- [Required work]:
A: For the thread on the multiplication map for algebras, decide whether each statement agrees with it: (i) the question gives $\mu$ as a map from $A\otimes A$ to $A$; (ii) the answer says a bilinear map is often more useful than an $R$-module homomorphism; (iii) the answer says the tensor-product and cartesian-product definitions are equivalent. Give yes or no for each, with the deciding words quoted.
B: Proceed with the thread on the multiplication map for algebras, writing on from its last sentence.

Multiplication map for algebras in the sense of Hopf algebra

Question

Let $R$ be a commutative ring with unity and $A$ a ring with unity. In the definition of algebras, we require a multiplication map $\mu: A\otimes A \rightarrow A$ satisfying certain property. Indeed, we can view $\mu$ just as a usual multiplication in ring $A$. My question is why we want the map $\mu$ to define on the tensor product $A \otimes A$ rather than the cartesian product $A \times A$ as we did in the definition of general rings.

Answer 1

The definitions are equivalent by the universal property of the tensor product. What you gain with the tensor product is that the multiplication becomes an $R$-module homomorphism, which is often more useful than a bilinear map.

- [Data section]:
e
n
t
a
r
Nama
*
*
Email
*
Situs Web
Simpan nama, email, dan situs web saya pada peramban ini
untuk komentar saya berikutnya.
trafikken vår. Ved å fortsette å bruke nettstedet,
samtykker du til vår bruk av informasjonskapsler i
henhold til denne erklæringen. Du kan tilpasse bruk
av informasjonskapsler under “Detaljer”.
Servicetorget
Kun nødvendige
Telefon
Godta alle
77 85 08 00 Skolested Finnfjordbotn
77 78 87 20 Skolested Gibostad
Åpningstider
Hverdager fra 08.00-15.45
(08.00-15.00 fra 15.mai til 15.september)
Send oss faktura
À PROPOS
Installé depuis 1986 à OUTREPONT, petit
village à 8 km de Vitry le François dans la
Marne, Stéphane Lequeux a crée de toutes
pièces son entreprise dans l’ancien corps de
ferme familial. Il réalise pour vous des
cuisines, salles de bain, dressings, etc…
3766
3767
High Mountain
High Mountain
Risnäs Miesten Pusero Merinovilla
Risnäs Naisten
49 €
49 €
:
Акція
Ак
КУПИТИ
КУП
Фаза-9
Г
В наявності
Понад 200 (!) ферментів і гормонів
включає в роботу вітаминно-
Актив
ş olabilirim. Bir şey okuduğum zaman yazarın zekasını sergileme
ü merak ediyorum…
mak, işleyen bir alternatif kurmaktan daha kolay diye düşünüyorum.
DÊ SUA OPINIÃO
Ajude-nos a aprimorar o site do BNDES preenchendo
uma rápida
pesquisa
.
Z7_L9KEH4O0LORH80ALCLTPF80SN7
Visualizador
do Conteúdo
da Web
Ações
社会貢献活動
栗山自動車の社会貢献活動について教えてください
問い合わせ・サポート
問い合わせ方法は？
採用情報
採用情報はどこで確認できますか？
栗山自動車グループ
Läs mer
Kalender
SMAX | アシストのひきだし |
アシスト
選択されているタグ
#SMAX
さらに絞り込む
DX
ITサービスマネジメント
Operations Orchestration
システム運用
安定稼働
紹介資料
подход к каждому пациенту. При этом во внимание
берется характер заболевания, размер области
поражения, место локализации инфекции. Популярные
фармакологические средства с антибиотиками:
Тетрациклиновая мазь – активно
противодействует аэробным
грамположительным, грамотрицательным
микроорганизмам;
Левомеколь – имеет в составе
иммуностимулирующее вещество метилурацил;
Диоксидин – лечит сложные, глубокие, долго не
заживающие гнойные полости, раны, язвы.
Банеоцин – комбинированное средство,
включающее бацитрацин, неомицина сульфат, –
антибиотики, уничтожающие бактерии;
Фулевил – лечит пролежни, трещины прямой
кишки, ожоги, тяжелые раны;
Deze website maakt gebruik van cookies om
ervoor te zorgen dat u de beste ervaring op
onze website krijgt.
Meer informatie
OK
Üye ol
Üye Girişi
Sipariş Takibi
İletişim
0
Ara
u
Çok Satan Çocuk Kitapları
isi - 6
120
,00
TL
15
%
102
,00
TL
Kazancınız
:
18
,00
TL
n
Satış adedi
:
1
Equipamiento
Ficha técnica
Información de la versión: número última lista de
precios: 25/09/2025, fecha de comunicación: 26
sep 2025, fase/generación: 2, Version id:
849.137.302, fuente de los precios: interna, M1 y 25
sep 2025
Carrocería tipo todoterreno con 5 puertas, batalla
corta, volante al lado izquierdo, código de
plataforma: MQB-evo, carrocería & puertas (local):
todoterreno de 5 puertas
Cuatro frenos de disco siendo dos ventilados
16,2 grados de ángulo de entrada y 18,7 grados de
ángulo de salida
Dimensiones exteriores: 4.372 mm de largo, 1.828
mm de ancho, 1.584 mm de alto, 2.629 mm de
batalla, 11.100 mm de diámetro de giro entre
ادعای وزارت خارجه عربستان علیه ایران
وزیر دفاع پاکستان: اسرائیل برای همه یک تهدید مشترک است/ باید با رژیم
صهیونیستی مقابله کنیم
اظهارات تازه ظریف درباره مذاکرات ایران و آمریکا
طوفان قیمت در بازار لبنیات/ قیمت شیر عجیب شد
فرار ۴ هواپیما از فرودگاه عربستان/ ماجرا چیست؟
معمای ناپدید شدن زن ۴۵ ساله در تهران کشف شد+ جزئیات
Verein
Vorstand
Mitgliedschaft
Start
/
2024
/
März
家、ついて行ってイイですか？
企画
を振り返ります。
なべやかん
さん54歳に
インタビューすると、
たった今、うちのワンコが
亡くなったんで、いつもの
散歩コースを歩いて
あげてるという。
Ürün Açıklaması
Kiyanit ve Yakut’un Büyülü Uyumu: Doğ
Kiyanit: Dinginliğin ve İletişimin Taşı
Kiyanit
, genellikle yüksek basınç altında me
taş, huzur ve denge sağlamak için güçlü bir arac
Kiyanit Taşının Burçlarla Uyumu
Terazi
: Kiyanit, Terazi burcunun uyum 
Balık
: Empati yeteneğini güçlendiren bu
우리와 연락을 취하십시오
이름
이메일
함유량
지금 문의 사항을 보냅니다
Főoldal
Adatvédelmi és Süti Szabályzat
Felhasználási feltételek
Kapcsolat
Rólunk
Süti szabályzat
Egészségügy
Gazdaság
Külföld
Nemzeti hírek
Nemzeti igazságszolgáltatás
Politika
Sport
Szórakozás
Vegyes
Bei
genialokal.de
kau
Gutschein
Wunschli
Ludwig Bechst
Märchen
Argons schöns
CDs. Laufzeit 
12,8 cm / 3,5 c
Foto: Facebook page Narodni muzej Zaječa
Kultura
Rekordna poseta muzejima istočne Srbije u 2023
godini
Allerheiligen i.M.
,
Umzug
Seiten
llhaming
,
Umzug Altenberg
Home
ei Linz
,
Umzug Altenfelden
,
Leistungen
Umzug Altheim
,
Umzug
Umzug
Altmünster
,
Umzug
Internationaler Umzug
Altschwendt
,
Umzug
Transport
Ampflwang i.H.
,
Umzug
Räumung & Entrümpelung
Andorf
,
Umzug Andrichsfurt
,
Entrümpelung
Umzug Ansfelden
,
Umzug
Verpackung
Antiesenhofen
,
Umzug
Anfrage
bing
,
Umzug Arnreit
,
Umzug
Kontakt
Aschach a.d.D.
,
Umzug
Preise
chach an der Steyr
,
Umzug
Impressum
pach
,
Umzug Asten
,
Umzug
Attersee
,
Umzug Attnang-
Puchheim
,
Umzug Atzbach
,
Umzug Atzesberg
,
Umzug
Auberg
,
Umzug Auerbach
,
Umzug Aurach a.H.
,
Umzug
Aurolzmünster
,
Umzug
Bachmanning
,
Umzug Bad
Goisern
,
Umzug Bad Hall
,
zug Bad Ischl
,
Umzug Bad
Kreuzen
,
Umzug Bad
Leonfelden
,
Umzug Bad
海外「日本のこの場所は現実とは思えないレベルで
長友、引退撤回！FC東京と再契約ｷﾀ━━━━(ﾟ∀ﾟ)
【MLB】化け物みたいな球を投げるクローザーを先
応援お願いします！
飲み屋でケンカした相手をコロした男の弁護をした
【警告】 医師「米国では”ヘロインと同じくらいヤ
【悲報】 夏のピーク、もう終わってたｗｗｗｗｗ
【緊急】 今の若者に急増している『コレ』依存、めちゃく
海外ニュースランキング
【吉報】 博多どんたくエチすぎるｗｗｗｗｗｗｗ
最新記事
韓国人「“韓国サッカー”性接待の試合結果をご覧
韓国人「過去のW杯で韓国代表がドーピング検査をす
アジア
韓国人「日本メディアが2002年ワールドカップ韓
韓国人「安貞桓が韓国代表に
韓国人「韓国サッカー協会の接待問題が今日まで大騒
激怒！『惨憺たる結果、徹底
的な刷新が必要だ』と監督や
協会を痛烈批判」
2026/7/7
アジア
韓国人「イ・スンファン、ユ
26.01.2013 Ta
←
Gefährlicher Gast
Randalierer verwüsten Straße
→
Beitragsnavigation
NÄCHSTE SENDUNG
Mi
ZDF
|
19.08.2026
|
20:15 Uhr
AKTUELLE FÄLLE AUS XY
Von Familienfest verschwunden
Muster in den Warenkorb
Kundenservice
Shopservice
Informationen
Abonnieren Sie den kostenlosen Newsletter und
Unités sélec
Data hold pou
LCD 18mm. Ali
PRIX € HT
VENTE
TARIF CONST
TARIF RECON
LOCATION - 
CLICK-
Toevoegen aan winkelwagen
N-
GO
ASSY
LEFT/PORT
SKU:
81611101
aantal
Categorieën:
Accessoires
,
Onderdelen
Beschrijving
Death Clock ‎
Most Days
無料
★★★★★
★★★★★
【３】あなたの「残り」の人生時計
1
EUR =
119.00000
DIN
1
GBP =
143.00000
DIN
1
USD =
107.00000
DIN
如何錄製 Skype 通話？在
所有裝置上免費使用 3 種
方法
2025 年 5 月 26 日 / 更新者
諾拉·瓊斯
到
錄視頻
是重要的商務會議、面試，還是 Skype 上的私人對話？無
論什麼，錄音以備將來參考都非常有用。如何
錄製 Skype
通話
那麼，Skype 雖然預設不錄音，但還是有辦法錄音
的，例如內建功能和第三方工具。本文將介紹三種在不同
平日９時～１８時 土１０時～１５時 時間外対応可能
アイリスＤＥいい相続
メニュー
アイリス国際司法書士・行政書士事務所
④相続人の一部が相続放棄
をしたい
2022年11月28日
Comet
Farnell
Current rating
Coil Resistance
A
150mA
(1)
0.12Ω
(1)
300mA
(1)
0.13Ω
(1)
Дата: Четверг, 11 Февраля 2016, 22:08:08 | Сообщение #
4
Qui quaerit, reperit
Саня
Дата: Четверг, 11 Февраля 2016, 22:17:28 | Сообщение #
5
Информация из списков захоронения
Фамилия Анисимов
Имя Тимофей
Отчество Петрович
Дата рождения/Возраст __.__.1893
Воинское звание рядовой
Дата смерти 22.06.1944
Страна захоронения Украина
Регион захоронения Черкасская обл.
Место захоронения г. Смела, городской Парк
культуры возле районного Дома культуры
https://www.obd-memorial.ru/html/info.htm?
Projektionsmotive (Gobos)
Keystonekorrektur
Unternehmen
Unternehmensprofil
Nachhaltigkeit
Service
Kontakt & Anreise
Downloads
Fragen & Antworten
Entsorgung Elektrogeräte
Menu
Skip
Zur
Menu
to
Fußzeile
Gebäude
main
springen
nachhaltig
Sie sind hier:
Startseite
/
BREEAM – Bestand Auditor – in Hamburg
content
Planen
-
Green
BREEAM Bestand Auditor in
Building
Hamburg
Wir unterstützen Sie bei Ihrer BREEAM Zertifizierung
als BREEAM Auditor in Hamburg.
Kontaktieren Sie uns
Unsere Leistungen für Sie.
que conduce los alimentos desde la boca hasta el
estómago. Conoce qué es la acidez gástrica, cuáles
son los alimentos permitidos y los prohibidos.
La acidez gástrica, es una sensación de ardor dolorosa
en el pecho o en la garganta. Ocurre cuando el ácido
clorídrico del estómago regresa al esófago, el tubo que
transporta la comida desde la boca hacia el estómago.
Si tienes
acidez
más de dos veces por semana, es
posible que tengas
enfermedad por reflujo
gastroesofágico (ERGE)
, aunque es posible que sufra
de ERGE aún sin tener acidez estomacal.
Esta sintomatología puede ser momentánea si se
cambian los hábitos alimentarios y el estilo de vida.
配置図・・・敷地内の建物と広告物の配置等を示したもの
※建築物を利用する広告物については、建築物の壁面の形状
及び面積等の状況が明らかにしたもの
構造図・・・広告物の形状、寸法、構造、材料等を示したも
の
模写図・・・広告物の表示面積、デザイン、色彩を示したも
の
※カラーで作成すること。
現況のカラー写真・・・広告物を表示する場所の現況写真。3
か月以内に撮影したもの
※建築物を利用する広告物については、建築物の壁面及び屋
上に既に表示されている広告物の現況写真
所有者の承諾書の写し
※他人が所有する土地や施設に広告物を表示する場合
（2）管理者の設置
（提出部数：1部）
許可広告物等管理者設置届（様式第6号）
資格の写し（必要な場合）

- [Answers provided]:
A:
(i) Yes: "a multiplication map $\mu: A\otimes A \rightarrow A$"
(ii) No: "the multiplication becomes an $R$-module homomorphism, which is often more useful than a bilinear map"
(iii) Yes: "The definitions are equivalent by the universal property of the tensor product."

B:
Answer 2

From the definition of the tensor product of two $R$-modules we get that: For any $R$-module $A$, there exists an $R$-module $A\otimes A$ and an $R$-bilinear map $\otimes:A\times A\rightarrow A\otimes A$, such that

the following universal property is satisfied:

For any $R$-bilinear map: $\ \ \cdot:A\times A\rightarrow A$, there exists a unique $R$-linear map (i.e. an $R$-module homomorphism) $\mu:A\otimes A\rightarrow A$ such that: $$\mu\circ\otimes=\cdot$$ or equivalently: $$\mu(a\otimes b)=a\cdot b$$ The converse is obvious by the definition of the tensor product: for any $R$-linear map $\mu:A\otimes A\rightarrow A$ the map $\mu\circ\otimes:A\times A\rightarrow A$ is $R$-bilinear.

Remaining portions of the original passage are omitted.